**SELECTED TEXT**
╔══

So the problem is that State::another_option
is left uninitialized therefore the behaviour is undefined when its value is read in hasStateChanged()
. Right after I gave it an initial value, the unit test didn’t fail anymore.
Obviously, that’s not the long-term solution. We have to make sure that our code doesn’t read uninitialized regions of the memory. The best way to do that is to make sure that no variable is left uninitialized. For struct or class members, the easiest way is to provide a default value either through the default constructor or by in-line class member initialization.
I would love to answer what exactly changed between Clang 14 and Clang 17 that provoked this breakdown of the test. But I have absolutely no idea about it.
On the other hand, it’s worth noting two things:
- we can often observe that struct members have no default initialization (more often than class members)
- yet the code works as expected
What can be the reason behind - apart from undefined behaviour in our favour?
The answer is how fundamental variables are initialized.
Let’s go through some basic rules.
- No matter if we talk about a local, namespace level or member variable, a class-type variable will be default-initialized.
- If a reference is not initialized, the program is ill-formed.
- For fundamental types, it’s more nuanced.
Depending on how the enclosing object is initialized, fundamental members might be left in an indeterminate state and we have to face undefined behaviour if we read them, just like in the above case or they might be zero-initialized.
In the above example, given that the declaration State old_state;
has no initializer sequence, default-initialization is performed and that leaves State::another_option
in an indeterminate state.
If we add an initializer sequence (such as {}
) to the mentioned declaration and we end up with State old_state{};
, then we can talk about value-initialization which will zero-initialize State::another_option
in the above struct.

╚══

Dataset records
╔══

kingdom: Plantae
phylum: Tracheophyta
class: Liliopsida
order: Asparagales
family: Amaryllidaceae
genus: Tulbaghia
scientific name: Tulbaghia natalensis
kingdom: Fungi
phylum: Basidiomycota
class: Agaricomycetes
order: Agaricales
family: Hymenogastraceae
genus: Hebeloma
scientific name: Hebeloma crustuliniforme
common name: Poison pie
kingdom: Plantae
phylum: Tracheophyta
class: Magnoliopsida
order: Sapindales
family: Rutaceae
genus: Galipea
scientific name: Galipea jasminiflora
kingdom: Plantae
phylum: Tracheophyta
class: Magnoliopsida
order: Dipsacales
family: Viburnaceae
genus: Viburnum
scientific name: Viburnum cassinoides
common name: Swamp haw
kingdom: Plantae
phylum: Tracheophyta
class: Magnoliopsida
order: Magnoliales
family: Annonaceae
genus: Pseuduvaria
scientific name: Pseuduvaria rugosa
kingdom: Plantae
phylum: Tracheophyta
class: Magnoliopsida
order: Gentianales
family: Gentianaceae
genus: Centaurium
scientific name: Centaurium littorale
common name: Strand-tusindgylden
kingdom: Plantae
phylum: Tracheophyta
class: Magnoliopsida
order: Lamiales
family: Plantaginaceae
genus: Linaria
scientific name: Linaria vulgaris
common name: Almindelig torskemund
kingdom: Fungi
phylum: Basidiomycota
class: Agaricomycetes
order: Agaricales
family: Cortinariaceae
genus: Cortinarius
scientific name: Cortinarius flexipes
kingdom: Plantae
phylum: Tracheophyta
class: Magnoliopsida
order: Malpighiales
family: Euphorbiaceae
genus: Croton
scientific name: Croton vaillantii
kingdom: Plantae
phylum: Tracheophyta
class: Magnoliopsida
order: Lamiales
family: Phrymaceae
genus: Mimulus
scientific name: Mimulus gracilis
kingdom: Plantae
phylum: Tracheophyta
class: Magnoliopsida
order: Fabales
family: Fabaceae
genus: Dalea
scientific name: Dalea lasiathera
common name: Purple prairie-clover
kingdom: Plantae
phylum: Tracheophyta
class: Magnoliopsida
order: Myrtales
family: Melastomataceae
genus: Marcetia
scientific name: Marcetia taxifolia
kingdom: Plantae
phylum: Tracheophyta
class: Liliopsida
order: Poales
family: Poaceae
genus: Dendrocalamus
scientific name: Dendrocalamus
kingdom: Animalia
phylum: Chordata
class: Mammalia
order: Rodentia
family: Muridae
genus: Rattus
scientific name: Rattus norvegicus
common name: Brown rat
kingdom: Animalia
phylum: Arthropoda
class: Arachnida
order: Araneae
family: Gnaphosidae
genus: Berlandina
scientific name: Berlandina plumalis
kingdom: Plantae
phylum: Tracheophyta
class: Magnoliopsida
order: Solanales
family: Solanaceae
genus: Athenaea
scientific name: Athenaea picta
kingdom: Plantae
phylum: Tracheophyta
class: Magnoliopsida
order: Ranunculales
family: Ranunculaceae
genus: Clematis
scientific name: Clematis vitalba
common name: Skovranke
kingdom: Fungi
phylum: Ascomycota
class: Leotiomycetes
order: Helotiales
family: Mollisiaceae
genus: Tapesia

╚══

**WRITTEN PROBLEM A**
Return the entire passage on variable initialization word for word.
**WRITTEN PROBLEM B**
Please retype, without changes, the lines of the listing from the line with "scientific name: Rattus norvegicus" up to and including the line with "order: Solanales", giving only those lines.
The passage on variable initialization and the listing come from separate sources.

**EXPECTED ANSWER A**
So the problem is that State::another_option
is left uninitialized therefore the behaviour is undefined when its value is read in hasStateChanged()
. Right after I gave it an initial value, the unit test didn’t fail anymore.
Obviously, that’s not the long-term solution. We have to make sure that our code doesn’t read uninitialized regions of the memory. The best way to do that is to make sure that no variable is left uninitialized. For struct or class members, the easiest way is to provide a default value either through the default constructor or by in-line class member initialization.
I would love to answer what exactly changed between Clang 14 and Clang 17 that provoked this breakdown of the test. But I have absolutely no idea about it.
On the other hand, it’s worth noting two things:
- we can often observe that struct members have no default initialization (more often than class members)
- yet the code works as expected
What can be the reason behind - apart from undefined behaviour in our favour?
The answer is how fundamental variables are initialized.
Let’s go through some basic rules.
- No matter if we talk about a local, namespace level or member variable, a class-type variable will be default-initialized.
- If a reference is not initialized, the program is ill-formed.
- For fundamental types, it’s more nuanced.
Depending on how the enclosing object is initialized, fundamental members might be left in an indeterminate state and we have to face undefined behaviour if we read them, just like in the above case or they might be zero-initialized.
In the above example, given that the declaration State old_state;
has no initializer sequence, default-initialization is performed and that leaves State::another_option
in an indeterminate state.
If we add an initializer sequence (such as {}
) to the mentioned declaration and we end up with State old_state{};
, then we can talk about value-initialization which will zero-initialize State::another_option
in the above struct.

**EXPECTED ANSWER B**
scientific name: Rattus norvegicus
common name: Brown rat
kingdom: Animalia
phylum: Arthropoda
class: Arachnida
order: Araneae
family: Gnaphosidae
genus: Berlandina
scientific name: Berlandina plumalis
kingdom: Plantae
phylum: Tracheophyta
class: Magnoliopsida
order: Solanales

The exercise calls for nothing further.